Most practicing radiologists have made the move toward peer learning, but there are still discrepancies in the process causing dissatisfaction among large ranks of imaging professionals, according to a new survey.
Peer review systems are designed to assess radiologists’ competency and help maintain their ability to deliver high-quality care. Some current approaches, however, do the opposite, Cindy S. Lee, with NYU School of Medicine, and colleagues argued Jan. 15 in the American Journal of Roentgenology.
“Existing peer review systems have multiple problems and unintended consequences,” they noted. “Participants find that the process of scoring peers and being graded is awkward, anxiety-provoking, damaging to personal relationships, threatening to job security, time-consuming and potentially biased.”

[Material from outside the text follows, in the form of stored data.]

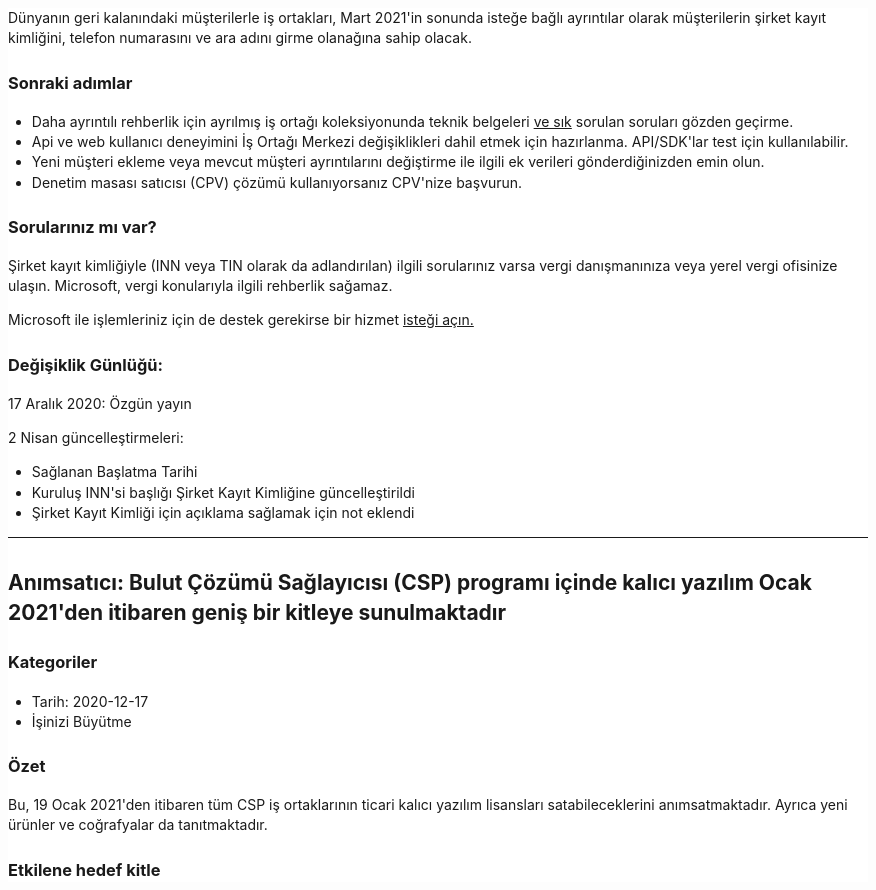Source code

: Dünyanın geri kalanındaki müşterilerle iş ortakları, Mart 2021'in sonunda isteğe bağlı ayrıntılar olarak müşterilerin şirket kayıt kimliğini, telefon numarasını ve ara adını girme olanağına sahip olacak.

### <a name="next-steps"></a>Sonraki adımlar

- Daha ayrıntılı rehberlik için ayrılmış iş ortağı koleksiyonunda teknik belgeleri [ve sık](https://partner.microsoft.com/resources/collection/additionalfields-csp-customers-selected-geos#/) sorulan soruları gözden geçirme.
- Api ve web kullanıcı deneyimini İş Ortağı Merkezi değişiklikleri dahil etmek için hazırlanma. API/SDK'lar test için kullanılabilir.
- Yeni müşteri ekleme veya mevcut müşteri ayrıntılarını değiştirme ile ilgili ek verileri gönderdiğinizden emin olun.
- Denetim masası satıcısı (CPV) çözümü kullanıyorsanız CPV'nize başvurun.

### <a name="questions"></a>Sorularınız mı var?

Şirket kayıt kimliğiyle (INN veya TIN olarak da adlandırılan) ilgili sorularınız varsa vergi danışmanınıza veya yerel vergi ofisinize ulaşın. Microsoft, vergi konularıyla ilgili rehberlik sağamaz.

Microsoft ile işlemleriniz için de destek gerekirse bir hizmet [isteği açın.](https://partner.microsoft.com/dashboard/support/servicerequests/create?stage=2&topicid=aa679372-d996-73df-e244-cb28bbbf28e8)

### <a name="change-log"></a>Değişiklik Günlüğü:

17 Aralık 2020: Özgün yayın

2 Nisan güncelleştirmeleri:

- Sağlanan Başlatma Tarihi
- Kuruluş INN'si başlığı Şirket Kayıt Kimliğine güncelleştirildi
- Şirket Kayıt Kimliği için açıklama sağlamak için not eklendi

______________

## <a name="reminder-perpetual-software-in-the-cloud-solution-provider-csp-program-broadly-available-from-january-2021"></a><a name="7"></a>Anımsatıcı: Bulut Çözümü Sağlayıcısı (CSP) programı içinde kalıcı yazılım Ocak 2021'den itibaren geniş bir kitleye sunulmaktadır

### <a name="categories"></a>Kategoriler

- Tarih: 2020-12-17
- İşinizi Büyütme
 
### <a name="summary"></a>Özet

Bu, 19 Ocak 2021'den itibaren tüm CSP iş ortaklarının ticari kalıcı yazılım lisansları satabileceklerini anımsatmaktadır. Ayrıca yeni ürünler ve coğrafyalar da tanıtmaktadır.

### <a name="impacted-audience"></a>Etkilene hedef kitle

Because of this, radiologists have been clamoring to transition toward a peer-learning model, emphasizing positive culture, anonymous cases and growth. But few studies have been able to gauge the current status of peer review, Lee et al. noted.
The team emailed a 21-question, multiple-choice questionnaire to more than 17,000 members of the American Roentgen Ray Society. Of that total, 547 board-certified radiologist responses were available for inclusion in the study.
Overall, a majority of respondents said they are evaluated through a peer-learning, rather than peer-review system. Approximately 45% of radiologists remain “dissatisfied” with their peer review program; nearly all of those experts cited “insufficient learning” as a source of unhappiness, with 75% also reporting problems with how their performance improvement is represented.
This isn’t surprising, the authors wrote, given that peer learning results in “improved clinical practice, better patient outcomes and greater radiologist satisfaction.”
There are areas where both peer review and peer learning can be improved, Lee and co-authors wrote.
Determining the minimum number of required monthly cases for peer review and how discrepancies in interpretations are communicated to radiologists are two areas that need standardization, they wrote. Uniform metrics for reporting peer learning could also be benchmarked on a national level to help address radiologists’ displeasure.